§ Objetivo da tarefa
Copie sem nenhuma alteração, do texto sobre o rol da ANS, o trecho que vai de "Ela alertou para" até "como limite absoluto.".

§ Texto fornecido
....
Confira a seguir os destaques.
Tecnologia x segurança
A advogada Maria Cláudia Bucchianeri, representando a Abramge - Associação Brasileira de Planos de Saúde, destacou o risco de banalização dos critérios técnicos da ANS caso o rol seja considerado apenas exemplificativo.
Durante a sustentação, apontou o desafio de equilibrar o direito à melhor saúde com a responsabilidade técnica de garantir segurança e sustentabilidade. "A tecnologia avança em passos largos, mas não basta ser eficaz; é preciso segurança", afirmou, lembrando que medicamentos aplicados com base em inteligência artificial, por exemplo, precisam passar por testes em larga escala.
Ela alertou para o risco de judicialização massiva, insegurança jurídica e eventual colapso do sistema de saúde privada. "Se os planos quebrarem, 80 milhões de brasileiros vão para o SUS", declarou, enfatizando que a lei 14.454/22 representaria retrocesso normativo ao permitir tratamentos apenas com base em eficácia, sem exigir avaliação de segurança.
Dizer não à vida
O advogado Gustavo Oliveira Chalfun, da banca Chalfun Advogados Associados, representando a Apepi - - Associação de Apoio à Pesquisa e Pacientes de Cannabis Medicinal, ressaltou o caráter profundamente humano do debate.
Ele argumentou que a lei 14.454 foi fruto de diálogo democrático e busca corrigir distorções que privam pacientes de terapias prescritas.
"Negar tratamentos porque não estão em uma lista é dizer não à própria vida", disse. Para ele, o rol deve ser visto como referência mínima, não como limite absoluto.
Destacando o papel do STF como guardião da dignidade e do direito à saúde, Chalfun pediu a declaração de constitucionalidade da norma que consagra o rol como exemplificativo.
Malcriação do legislador
O advogado Carlos Eduardo Caputo Bastos registrou que as entidades de autogestão tiveram prejuízos de R$ 2 bilhões no último ano.
....
§ Dados fornecidos
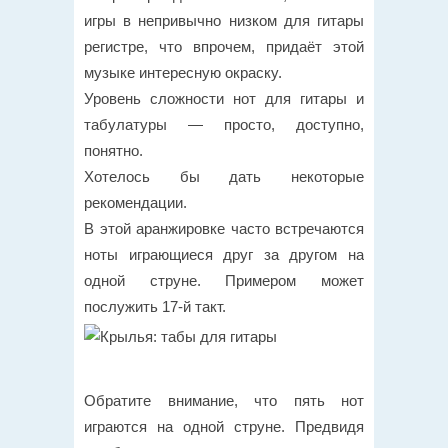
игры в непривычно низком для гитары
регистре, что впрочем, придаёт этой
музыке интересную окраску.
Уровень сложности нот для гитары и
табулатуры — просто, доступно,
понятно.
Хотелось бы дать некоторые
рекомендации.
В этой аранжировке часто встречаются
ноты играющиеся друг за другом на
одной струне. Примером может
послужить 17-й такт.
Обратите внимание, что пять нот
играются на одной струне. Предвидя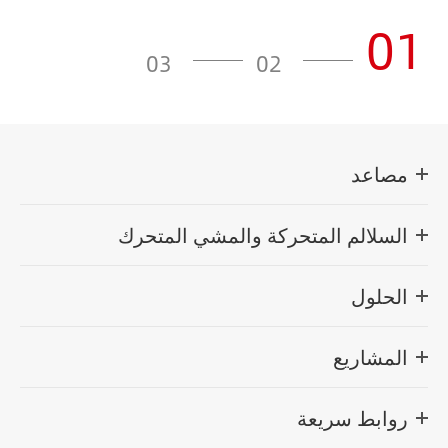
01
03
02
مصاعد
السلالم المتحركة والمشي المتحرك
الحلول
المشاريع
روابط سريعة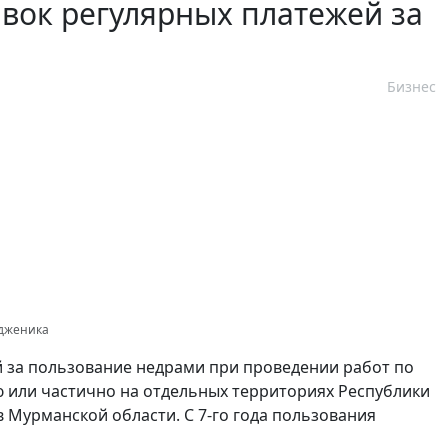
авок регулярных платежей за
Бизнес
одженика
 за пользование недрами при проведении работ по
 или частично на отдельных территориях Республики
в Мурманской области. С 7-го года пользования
....
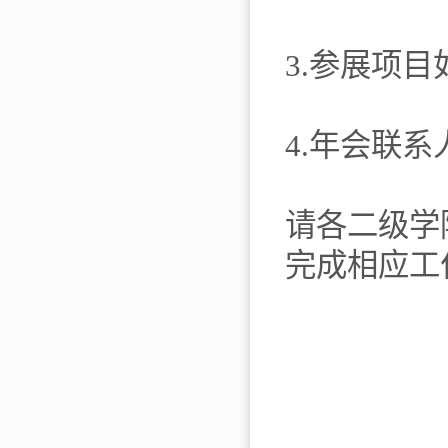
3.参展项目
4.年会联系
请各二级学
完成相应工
....
§ Resultado da tarefa
Ela alertou para o risco de judicialização massiva, insegurança jurídica e eventual colapso do sistema de saúde privada. "Se os planos quebrarem, 80 milhões de brasileiros vão para o SUS", declarou, enfatizando que a lei 14.454/22 representaria retrocesso normativo ao permitir tratamentos apenas com base em eficácia, sem exigir avaliação de segurança.
Dizer não à vida
O advogado Gustavo Oliveira Chalfun, da banca Chalfun Advogados Associados, representando a Apepi - - Associação de Apoio à Pesquisa e Pacientes de Cannabis Medicinal, ressaltou o caráter profundamente humano do debate.
Ele argumentou que a lei 14.454 foi fruto de diálogo democrático e busca corrigir distorções que privam pacientes de terapias prescritas.
"Negar tratamentos porque não estão em uma lista é dizer não à própria vida", disse. Para ele, o rol deve ser visto como referência mínima, não como limite absoluto.